Good news, he thought, without feeling anything either way. HIV: Negative. Syphilis: Negative. Gonorrhoea: Negative. Chlamydia: Unknown. The nurse had paused before announcing this last result, as though she was about to say, “but I’m happy to report that you do have chlamydia, congratulations,” causing Evan a moment of anxiety. He’d fantasised at length about contracting HIV; how glorious and doomed it would make him appear; how mysterious. Rock stars and closeted matinee idols had HIV, not to mention porn actors and French philosophers. Syphilis was an enticing prospect, too, evoking Romantic poets and libertines, although it was presumably treatable with 21st century medicine. On the other hand, he had spared no thought for the less fashionable disorders. Ordinary people had chlamydia. Ugly people had chlamydia. It sounded like the sort of thing you’d catch as a result of a drunken shag in a nightclub car park; not at all what he was looking for in a sexually transmitted disease. “At least I know I don’t have gonorrhoea,” he said to himself, enjoying the sound of his voice as it articulated this exotic phrase.

Evan drifted into a charity shop, failing to register its name, and spent a few minutes browsing dog-eared paperbacks.
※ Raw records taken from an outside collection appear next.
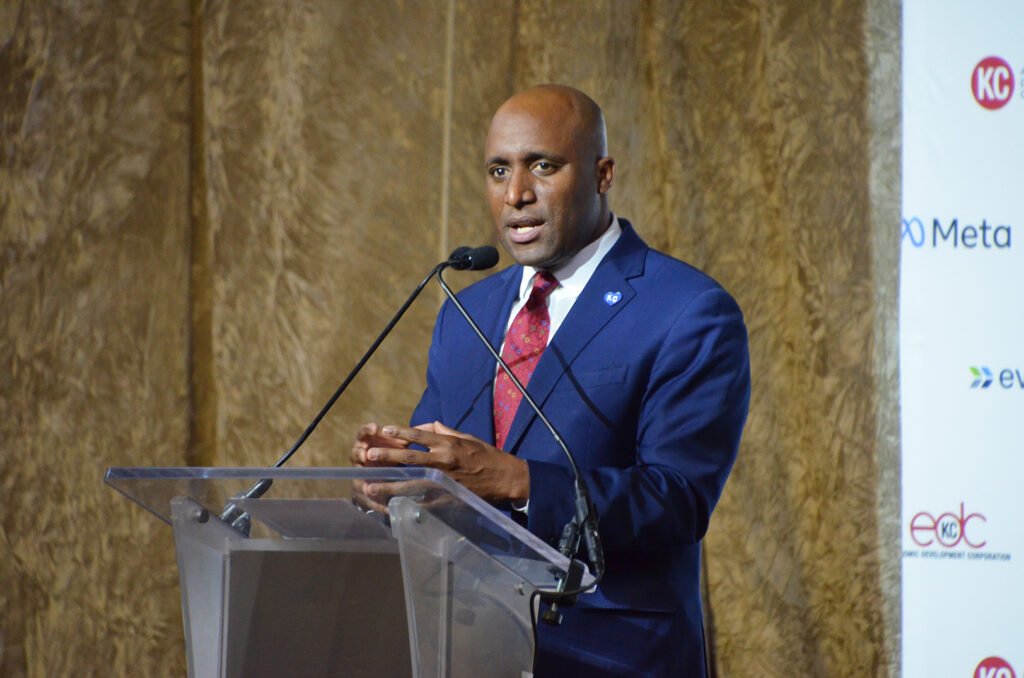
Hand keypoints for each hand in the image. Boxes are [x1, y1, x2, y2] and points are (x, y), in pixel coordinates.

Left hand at [356, 421, 529, 504]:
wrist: (505, 478)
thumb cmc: (486, 455)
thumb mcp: (466, 437)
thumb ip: (443, 431)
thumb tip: (424, 426)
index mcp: (448, 444)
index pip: (420, 435)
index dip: (401, 432)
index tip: (384, 430)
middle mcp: (444, 461)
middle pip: (410, 458)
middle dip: (388, 457)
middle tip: (369, 456)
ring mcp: (444, 481)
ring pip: (411, 482)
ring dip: (389, 484)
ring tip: (370, 484)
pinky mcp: (447, 497)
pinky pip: (423, 501)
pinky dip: (406, 503)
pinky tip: (391, 504)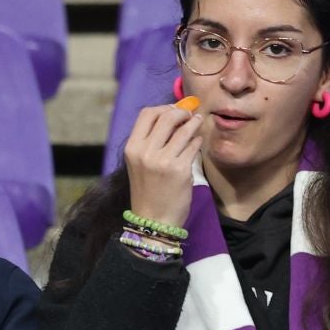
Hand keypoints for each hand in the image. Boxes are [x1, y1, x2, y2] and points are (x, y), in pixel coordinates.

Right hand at [121, 101, 203, 230]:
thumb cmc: (149, 191)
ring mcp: (163, 160)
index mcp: (132, 148)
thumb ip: (152, 141)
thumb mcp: (140, 164)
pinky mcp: (180, 169)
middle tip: (190, 115)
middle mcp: (145, 151)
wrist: (154, 221)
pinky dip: (198, 140)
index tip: (174, 110)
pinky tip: (198, 142)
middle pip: (166, 116)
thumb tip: (174, 115)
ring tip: (198, 122)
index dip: (163, 108)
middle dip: (182, 112)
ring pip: (184, 129)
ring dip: (194, 122)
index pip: (147, 113)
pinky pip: (194, 145)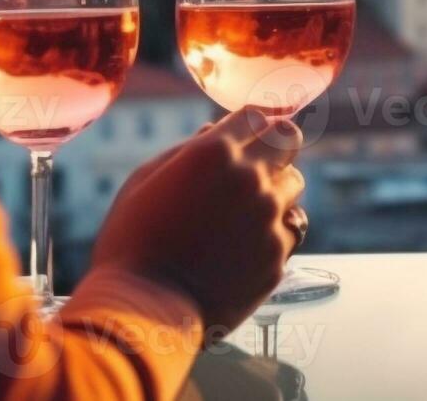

It was strange how much the selection of books in a such a place could tell you about the local area, he thought. Here it was all popular crime fiction and conspiracy thrillers: Dan Brown, John Grisham, Ian Rankin. Back home in Bramhall, an affluent suburb of Manchester, he’d found books by Fyodor Dostoevsky, Stephen Hawking and Siegfried Sassoon. The things that poor people had read versus those that wealthy people pretended to have read. Or maybe he was being cynical.